====== PROVIDED DATA
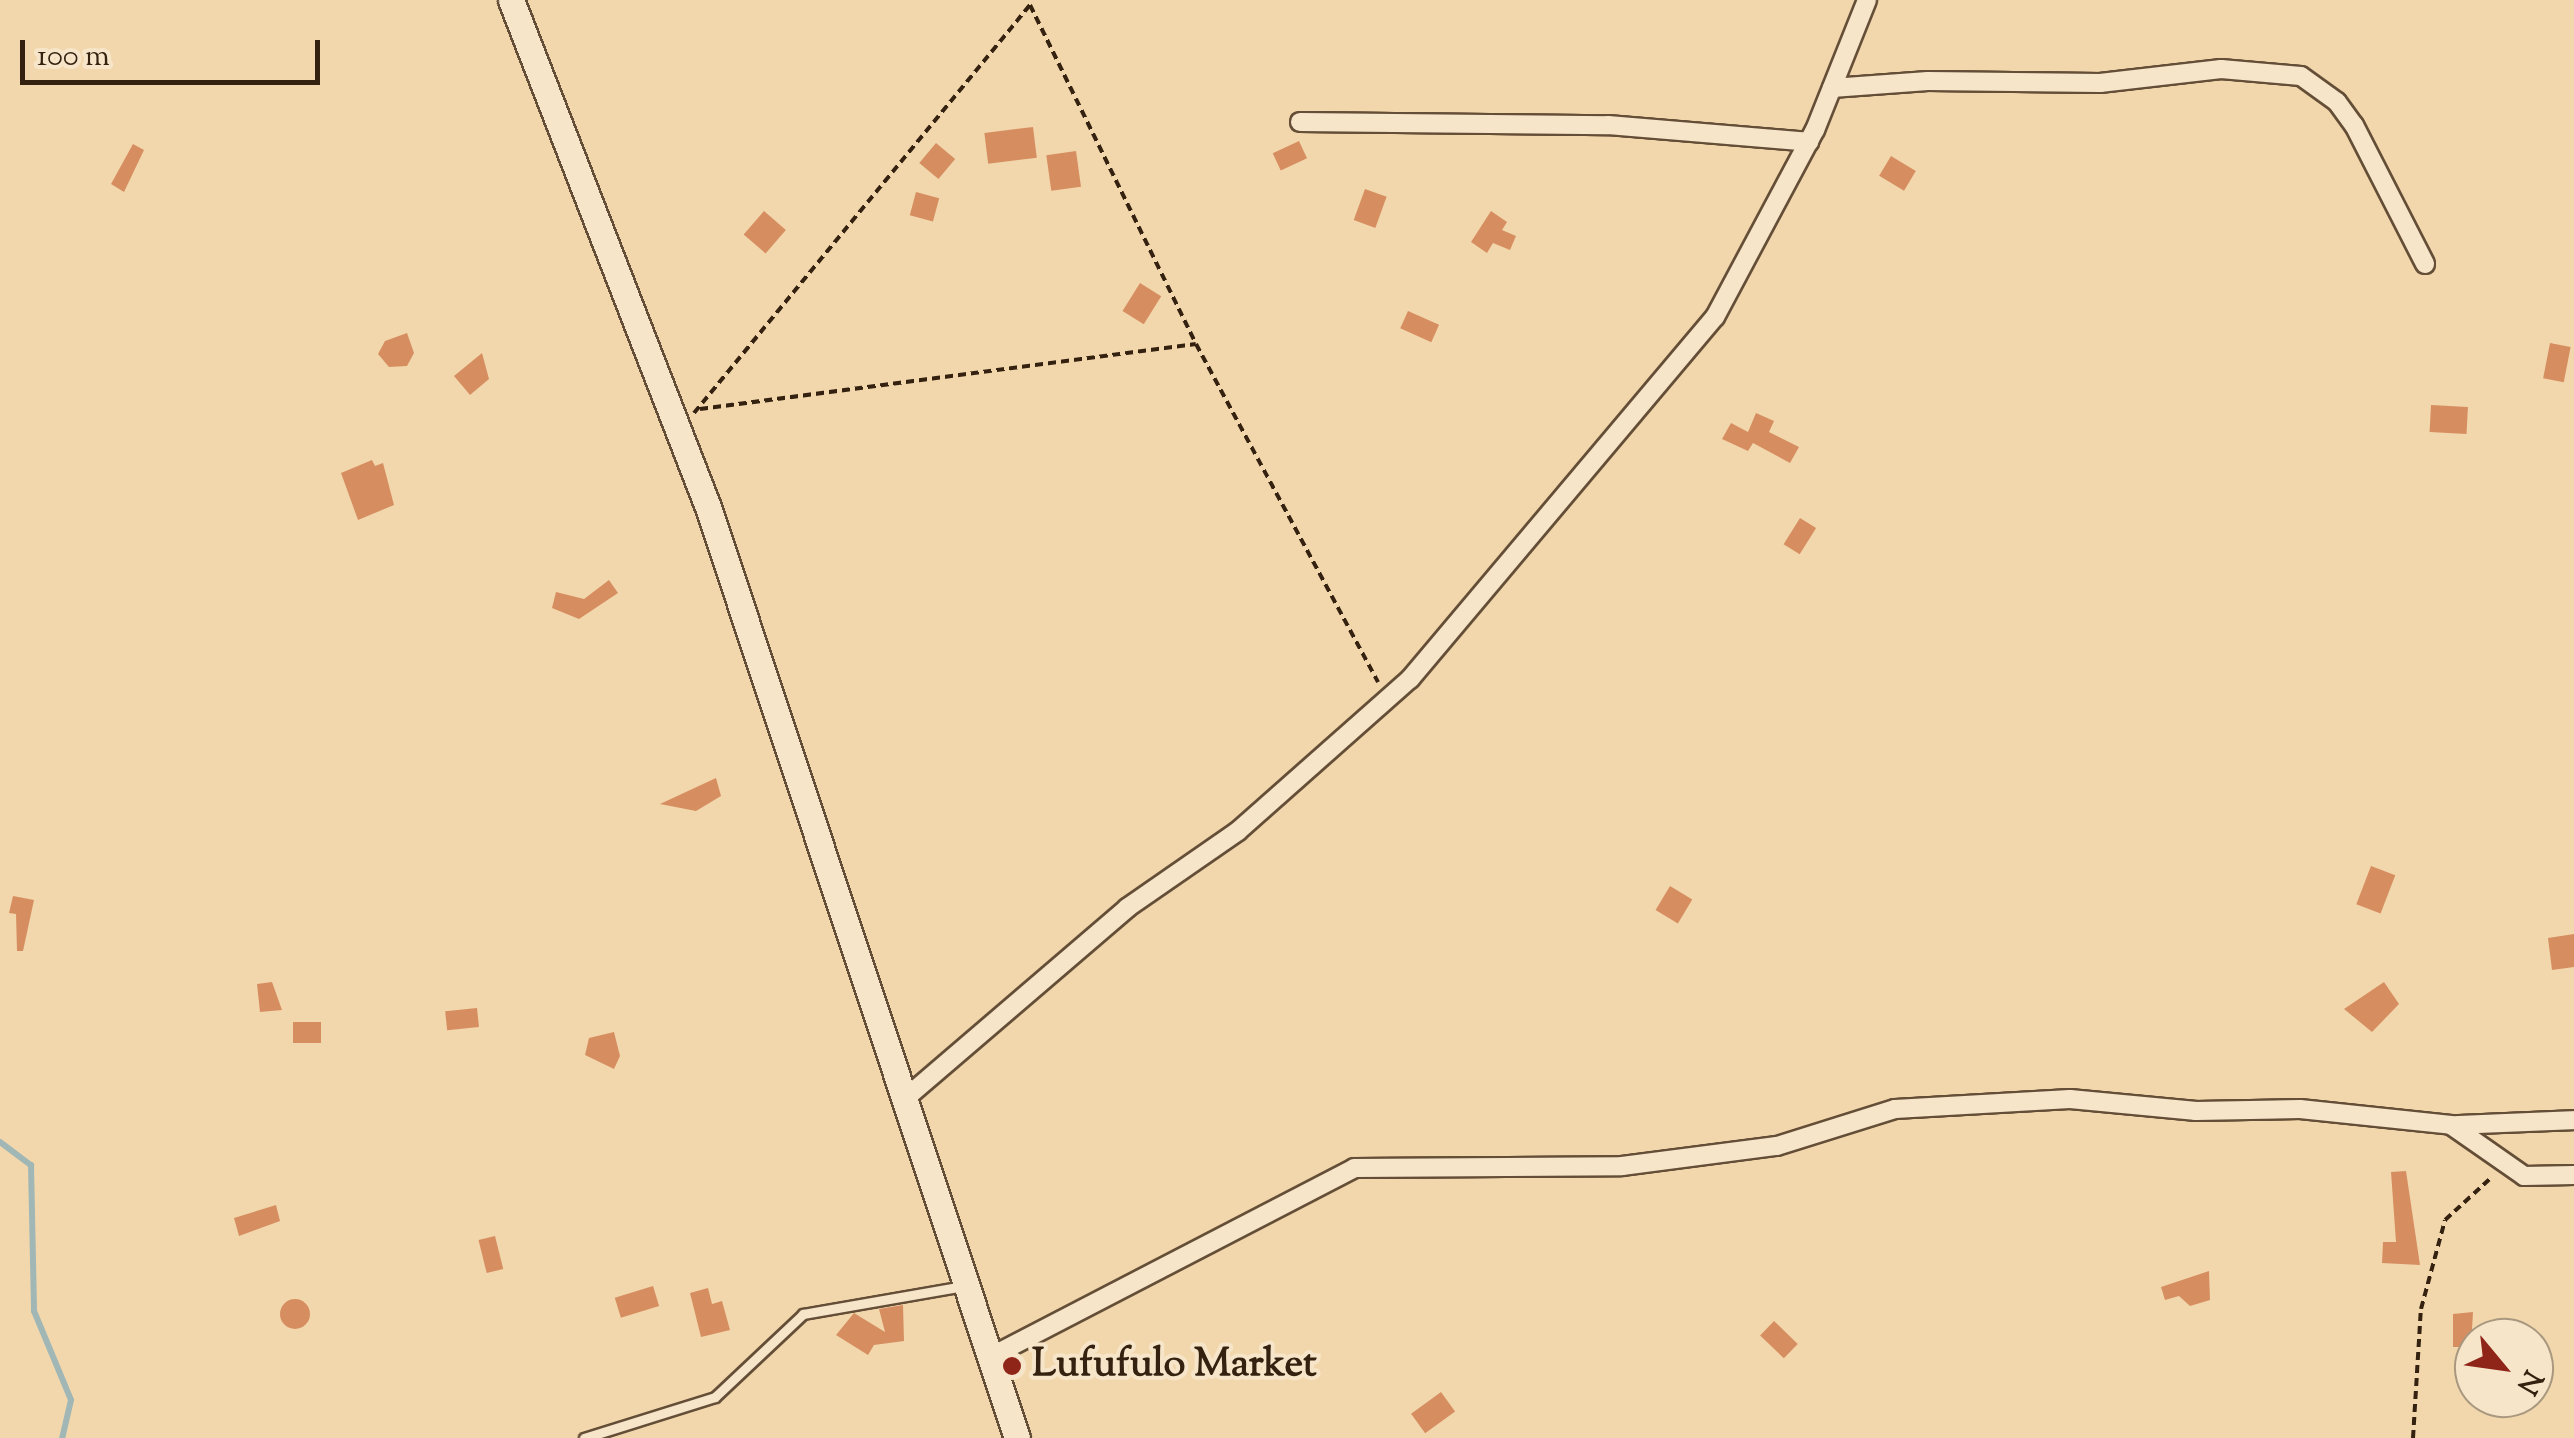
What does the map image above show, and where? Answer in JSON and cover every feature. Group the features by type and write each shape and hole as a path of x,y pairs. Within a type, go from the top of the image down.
{"street":[{"path":"511,0 678,432 908,1096 1016,1438"},
{"path":"908,1096 1127,908 1238,831 1387,699 1715,317 1809,142 1867,0"},
{"path":"1832,88 1928,81 2100,83 2222,68 2301,76 2337,102 2354,125 2425,264"},
{"path":"1300,122 1608,125 1809,142"},
{"path":"990,1358 1354,1168 1622,1166 1712,1157 1778,1146 1896,1109 1983,1100 2126,1100 2196,1112 2300,1110 2451,1125 2574,1120"},
{"path":"2451,1125 2524,1176 2574,1175"}],"lane":[{"path":"584,1438 715,1397 803,1314 967,1286"}],"path":[{"path":"678,432 1030,4 1196,344 1387,699"},
{"path":"697,410 1196,344"},
{"path":"2413,1438 2421,1310 2445,1220 2505,1166"}],"building":[{"path":"1033,127 1037,158 988,164 984,133"},
{"path":"1299,141 1307,158 1281,170 1273,153"},
{"path":"936,143 955,159 938,179 919,163"},
{"path":"133,144 144,150 124,192 111,184"},
{"path":"1076,151 1081,187 1051,191 1046,155"},
{"path":"1891,156 1916,171 1904,191 1879,176"},
{"path":"1365,189 1387,197 1375,228 1354,220"},
{"path":"916,192 939,198 933,221 910,215"},
{"path":"764,211 786,230 766,253 744,234"},
{"path":"1491,211 1507,222 1502,230 1516,236 1510,250 1493,243 1487,253 1471,242"},
{"path":"1140,283 1161,296 1144,324 1123,311"},
{"path":"1408,311 1439,325 1431,342 1400,328"},
{"path":"407,333 414,353 407,366 389,367 378,354 385,341"},
{"path":"2550,343 2571,347 2564,382 2543,378"},
{"path":"482,353 489,379 470,395 454,376"},
{"path":"2431,405 2468,407 2467,434 2430,432"},
{"path":"1756,413 1774,421 1769,432 1799,447 1790,463 1753,443 1748,451 1722,439 1731,423 1748,432"},
{"path":"372,460 375,466 383,463 394,505 358,520 341,473"},
{"path":"1800,518 1816,528 1800,554 1784,544"},
{"path":"609,580 618,593 579,619 552,608 556,592 584,599"},
{"path":"716,778 721,796 696,811 660,804"},
{"path":"2371,866 2395,875 2381,914 2356,904"},
{"path":"1670,886 1692,899 1678,923 1656,910"},
{"path":"13,896 34,900 23,951 17,951 16,914 9,913"},
{"path":"2574,934 2574,967 2552,970 2548,938"},
{"path":"272,982 282,1010 260,1012 257,984"},
{"path":"2384,982 2399,1004 2372,1032 2344,1009"},
{"path":"477,1008 479,1027 447,1030 445,1011"},
{"path":"293,1022 321,1022 321,1043 293,1043"},
{"path":"614,1032 620,1056 614,1069 585,1055 589,1038"},
{"path":"2406,1171 2420,1265 2382,1263 2383,1242 2396,1242 2391,1172"},
{"path":"276,1205 280,1221 239,1236 234,1218"},
{"path":"495,1236 503,1269 487,1273 479,1240"},
{"path":"2209,1271 2210,1300 2190,1306 2179,1296 2165,1300 2161,1287"},
{"path":"653,1286 659,1306 621,1318 615,1298"},
{"path":"708,1288 712,1304 722,1301 730,1330 701,1337 690,1293"},
{"path":"295,1299 309,1308 310,1314 301,1328 295,1329 281,1320 280,1314 289,1300"},
{"path":"903,1305 904,1341 874,1345 868,1355 836,1335 854,1313 885,1332 879,1309"},
{"path":"2473,1312 2473,1318 2454,1318 2454,1347 2453,1347 2453,1314"},
{"path":"1774,1321 1798,1344 1784,1358 1760,1335"},
{"path":"1441,1392 1455,1411 1425,1433 1411,1414"}],"waterway":[{"path":"0,1142 31,1165 34,1311 71,1400 62,1438"}],"place":[{"name":"Lufufulo Market","path":"1012,1366"}]}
============
_WHAT YOU SHOULD DO_
Retype the data word for word and keep the pictures out of it.

_RESPONSE TO THIS EXERCISE_
What does the map image above show, and where? Answer in JSON and cover every feature. Group the features by type and write each shape and hole as a path of x,y pairs. Within a type, go from the top of the image down.
{"street":[{"path":"511,0 678,432 908,1096 1016,1438"},
{"path":"908,1096 1127,908 1238,831 1387,699 1715,317 1809,142 1867,0"},
{"path":"1832,88 1928,81 2100,83 2222,68 2301,76 2337,102 2354,125 2425,264"},
{"path":"1300,122 1608,125 1809,142"},
{"path":"990,1358 1354,1168 1622,1166 1712,1157 1778,1146 1896,1109 1983,1100 2126,1100 2196,1112 2300,1110 2451,1125 2574,1120"},
{"path":"2451,1125 2524,1176 2574,1175"}],"lane":[{"path":"584,1438 715,1397 803,1314 967,1286"}],"path":[{"path":"678,432 1030,4 1196,344 1387,699"},
{"path":"697,410 1196,344"},
{"path":"2413,1438 2421,1310 2445,1220 2505,1166"}],"building":[{"path":"1033,127 1037,158 988,164 984,133"},
{"path":"1299,141 1307,158 1281,170 1273,153"},
{"path":"936,143 955,159 938,179 919,163"},
{"path":"133,144 144,150 124,192 111,184"},
{"path":"1076,151 1081,187 1051,191 1046,155"},
{"path":"1891,156 1916,171 1904,191 1879,176"},
{"path":"1365,189 1387,197 1375,228 1354,220"},
{"path":"916,192 939,198 933,221 910,215"},
{"path":"764,211 786,230 766,253 744,234"},
{"path":"1491,211 1507,222 1502,230 1516,236 1510,250 1493,243 1487,253 1471,242"},
{"path":"1140,283 1161,296 1144,324 1123,311"},
{"path":"1408,311 1439,325 1431,342 1400,328"},
{"path":"407,333 414,353 407,366 389,367 378,354 385,341"},
{"path":"2550,343 2571,347 2564,382 2543,378"},
{"path":"482,353 489,379 470,395 454,376"},
{"path":"2431,405 2468,407 2467,434 2430,432"},
{"path":"1756,413 1774,421 1769,432 1799,447 1790,463 1753,443 1748,451 1722,439 1731,423 1748,432"},
{"path":"372,460 375,466 383,463 394,505 358,520 341,473"},
{"path":"1800,518 1816,528 1800,554 1784,544"},
{"path":"609,580 618,593 579,619 552,608 556,592 584,599"},
{"path":"716,778 721,796 696,811 660,804"},
{"path":"2371,866 2395,875 2381,914 2356,904"},
{"path":"1670,886 1692,899 1678,923 1656,910"},
{"path":"13,896 34,900 23,951 17,951 16,914 9,913"},
{"path":"2574,934 2574,967 2552,970 2548,938"},
{"path":"272,982 282,1010 260,1012 257,984"},
{"path":"2384,982 2399,1004 2372,1032 2344,1009"},
{"path":"477,1008 479,1027 447,1030 445,1011"},
{"path":"293,1022 321,1022 321,1043 293,1043"},
{"path":"614,1032 620,1056 614,1069 585,1055 589,1038"},
{"path":"2406,1171 2420,1265 2382,1263 2383,1242 2396,1242 2391,1172"},
{"path":"276,1205 280,1221 239,1236 234,1218"},
{"path":"495,1236 503,1269 487,1273 479,1240"},
{"path":"2209,1271 2210,1300 2190,1306 2179,1296 2165,1300 2161,1287"},
{"path":"653,1286 659,1306 621,1318 615,1298"},
{"path":"708,1288 712,1304 722,1301 730,1330 701,1337 690,1293"},
{"path":"295,1299 309,1308 310,1314 301,1328 295,1329 281,1320 280,1314 289,1300"},
{"path":"903,1305 904,1341 874,1345 868,1355 836,1335 854,1313 885,1332 879,1309"},
{"path":"2473,1312 2473,1318 2454,1318 2454,1347 2453,1347 2453,1314"},
{"path":"1774,1321 1798,1344 1784,1358 1760,1335"},
{"path":"1441,1392 1455,1411 1425,1433 1411,1414"}],"waterway":[{"path":"0,1142 31,1165 34,1311 71,1400 62,1438"}],"place":[{"name":"Lufufulo Market","path":"1012,1366"}]}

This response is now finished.